Other cause of proptosis that simulate retinoblastoma are -
1.Secondries (a) Leukaemia
(b) Neuroblastoma
2.Inflammatory
(a) Orbital cellulitis
(b) Cavernous sinus thrombosis (c) Sub periostial abscess
(d) Parasitic cyst (e) Panophthalmitis
3.Primary tumour—Rhadbomyosarcoma
PATHOGENESIS OF RETINOBLASTOMA
Pathogenesis of retinoblastoma is poorly understood. It may have hereditary predisposition, however, majority of them are sporadic. Advanced parental age and history of cancer in excess of demographically expectation in the family and 13q deletion syndrome are some other predisposing factors9.

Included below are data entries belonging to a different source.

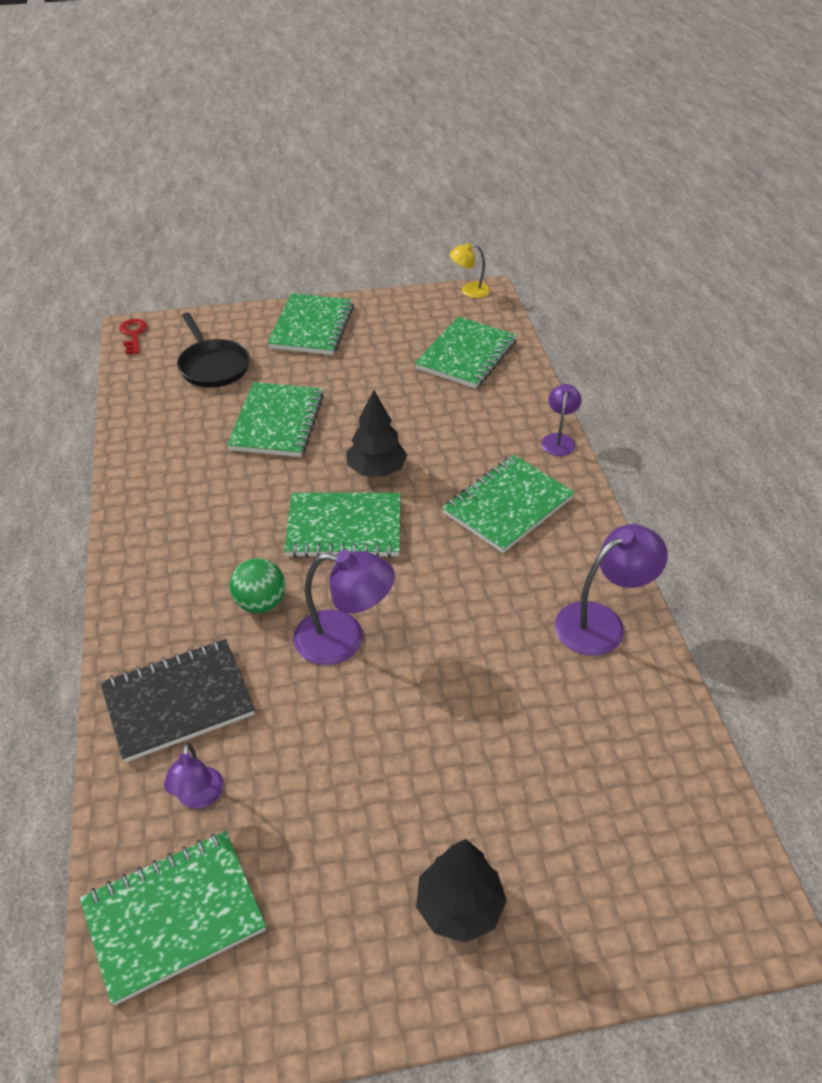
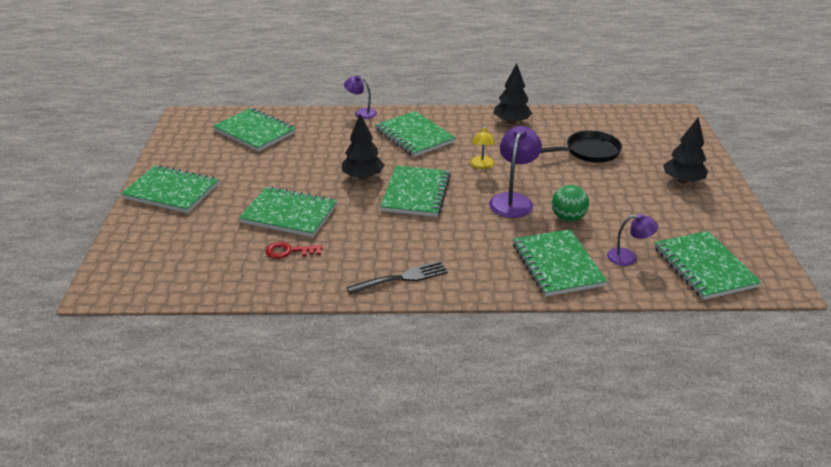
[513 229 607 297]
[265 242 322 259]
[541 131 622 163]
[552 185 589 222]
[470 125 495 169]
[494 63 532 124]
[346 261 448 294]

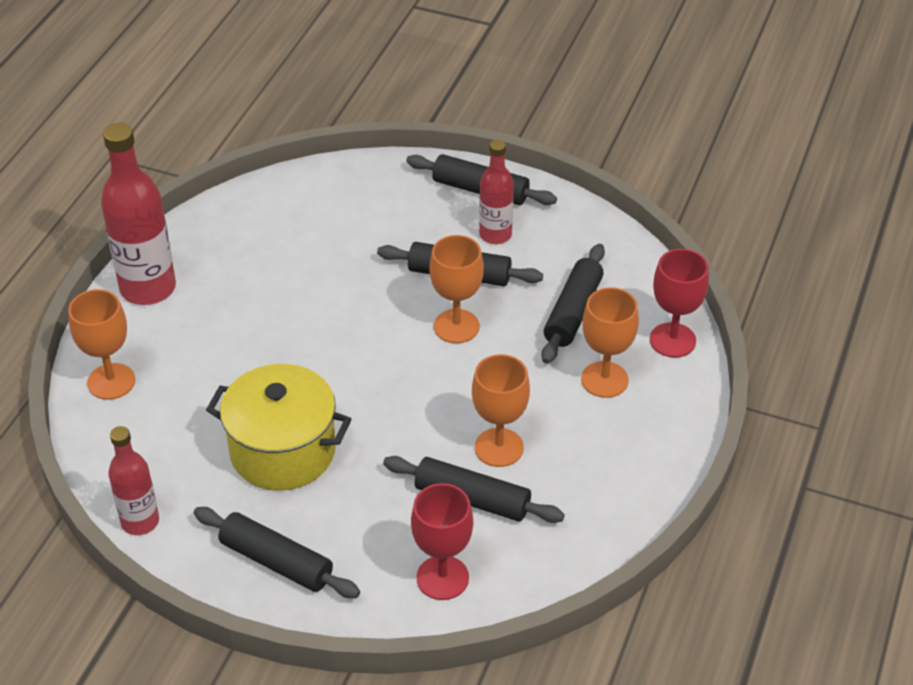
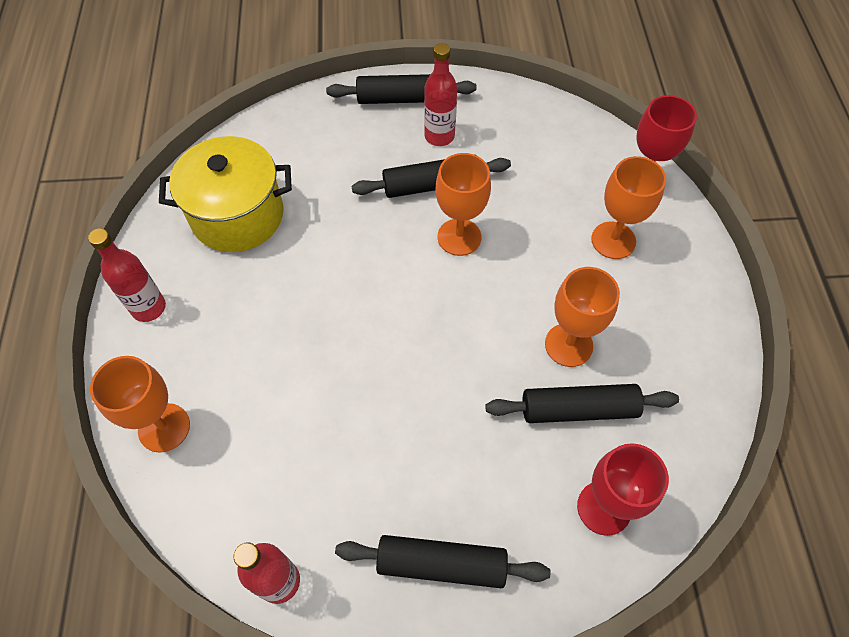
[88 228 166 322]
[159 136 292 252]
[541 244 605 363] (first image)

Primitive precursor of photoreceptors which normally produce rods and cones under go anaplastic change to give rise to retinoblastoma cells in the outer layer of retina.
Endophytic tumours originate in inner nuclear layer while exophytic tumours originate in external nuclear layer.
The retinoblastoma cells are semi columnar cells with large dense nuclei and scanty cytoplasm. The retinoblastoma cells have a tendency to arrange themselves in the form of rosettes, fleuerettes and pseudorosettes. There are two types of rosettes i.e. FlexnerWintersteiner, and Homer-Wright rosettes.
A. Flexner-Wintersteiner rosettes7 are typical of retinoblastoma. The cells are arranged in circular fashion leaving a central empty lumen, that is lined by a clear membrane over which the cells are arranged with large hyperchromic nuclei away from the lumen figure. Multiple rosettes are seen to be scattered all over the field. The membrane over which the cells are arranged is similar to the external limiting membrane of retina. The membrane may be penetrated by blunt processes that are similar to photoreceptors. The lumen contains acid mucopoly saccharides.